Никто не знал, где они. Никто – ни сосед, ни прохожий – не видел, как они сюда лезли, никто даже не узнает, что с ними случилось, если они не вернутся домой. Гарриет смело прошагала в соседнюю комнату, Хили пошел за ней и чуть не вскрикнул, споткнувшись об электрический шнур.
– Гарриет!
Голос у него прозвучал странно. Он стоял в полумраке, ждал, пока она отзовется и глядел на единственный источник света – затянутые фольгой окна, три прочерченных в копоти прямоугольника, которые зловеще парили в темноте. Вдруг у него земля ушла из-под ног. А вдруг это ловушка? Откуда они знают, что никого нет дома?
– Гарриет! – крикнул он.
Ему вдруг захотелось писать, ему в жизни так сильно не хотелось писать, и он, сам едва понимая, что делает, затеребил молнию на ширинке, отскочил от двери и помочился прямо на ковер: скорей-скорей-скорей, он аж подпрыгивал от нетерпения, совершенно позабыв про Гарриет, потому что, когда родители стращали его всякими психами, невольно заронили ему в голову и кое-какие странные идеи – например, он панически боялся, что похитители не выпускают украденных детей в туалет, и им приходится ходить под себя, прямо там, где их держат, а они ведь могут быть привязаны к грязному матрасу, заперты в багажнике, зарыты в гробу с трубочкой для кислорода…
Вот та-а-а-к, подумал он, дурея от облегчения. Теперь, даже если реднеки и станут его пытать (складными ножами, гвоздодерами, да чем угодно), по крайней мере он не обмочится, не доставит им такого удовольствия. Тут он услышал позади какой-то шорох, и сердце у него так и запрыгало в груди, как колеса по гололеду.
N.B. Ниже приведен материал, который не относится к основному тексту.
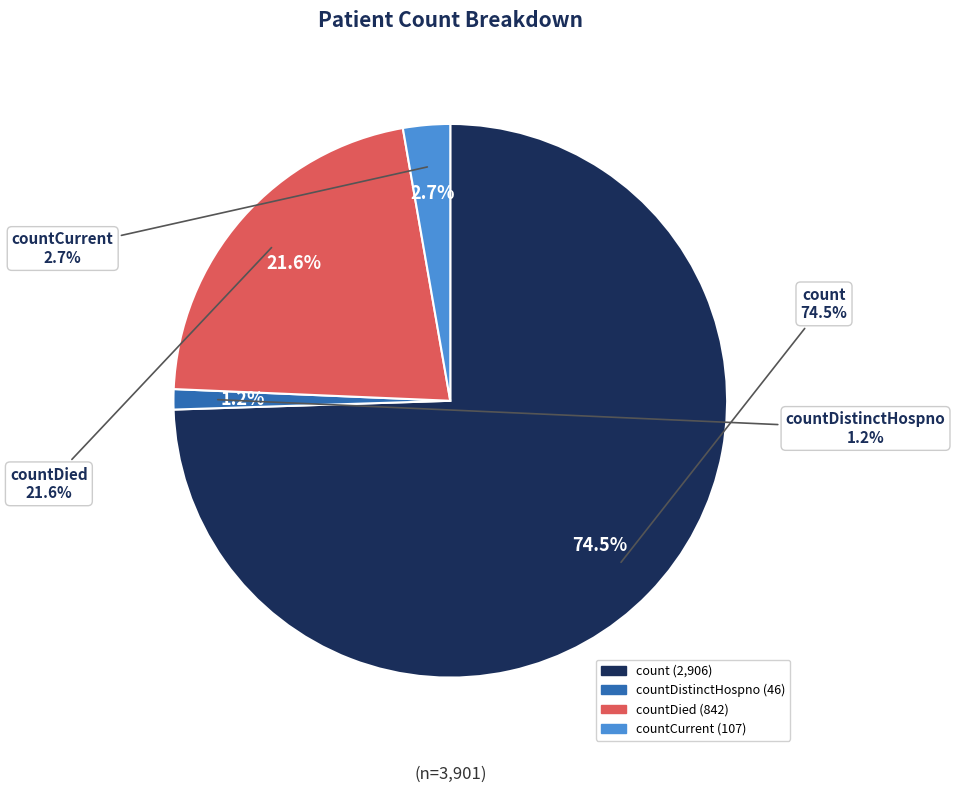

Rank the categories by value from highest to lowest.

count, countDied, countCurrent, countDistinctHospno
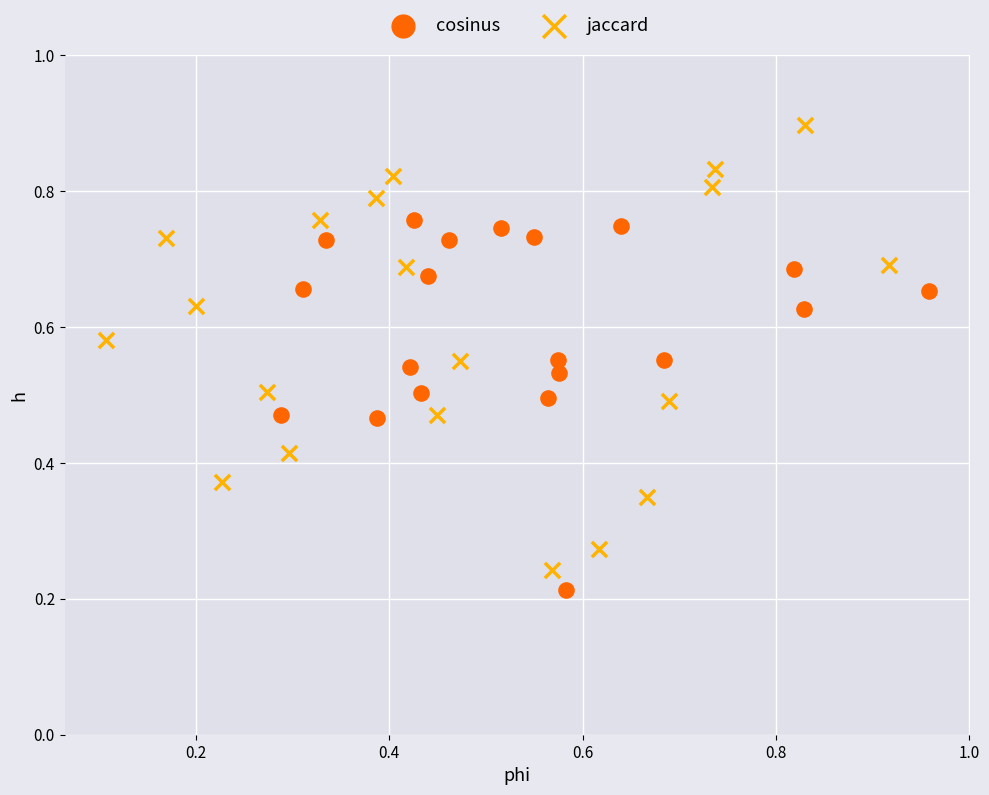

Which series contains the highest Y value?

jaccard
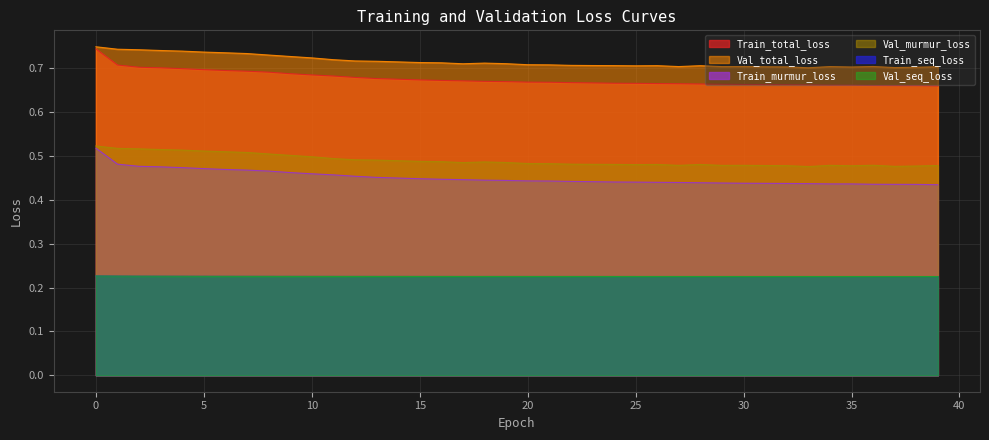

How many lines are shown in the chart?

6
Но там была всего-навсего Гарриет, она привалилась к дверному косяку – маленькая, глаза огромные, как лужицы чернил. Он так ей обрадовался, что даже не подумал, не видела ли она часом, как он тут писал.
– Идем, покажу кое-что, – безучастно сказала она.
Она была так спокойна, что его страх тотчас же улетучился. Она прошел за ней следом в соседнюю комнату. Едва он вошел, как гнилостный, тельный запах – ну как же он сразу его не опознал? – ударил ему в нос с такой силой, что он как будто даже ощутил его на языке.
– Гос-споди, – сказал он, зажимая нос.
– А я говорила, – сухо сказала Гарриет.
Почти весь пол был заставлен ящиками – кучей ящиков, – которые поблескивали в слабом свете; белые пуговки, битое стекло, осколки зеркал, шляпки гвоздей, дешевые побрякушки тихонько вспыхивали в полумраке, будто бы Гарриет с Хили попали в пиратскую пещеру с награбленными сокровищами, где из грубо сколоченных сундуков вываливаются небрежными грудами алмазы, серебро и рубины.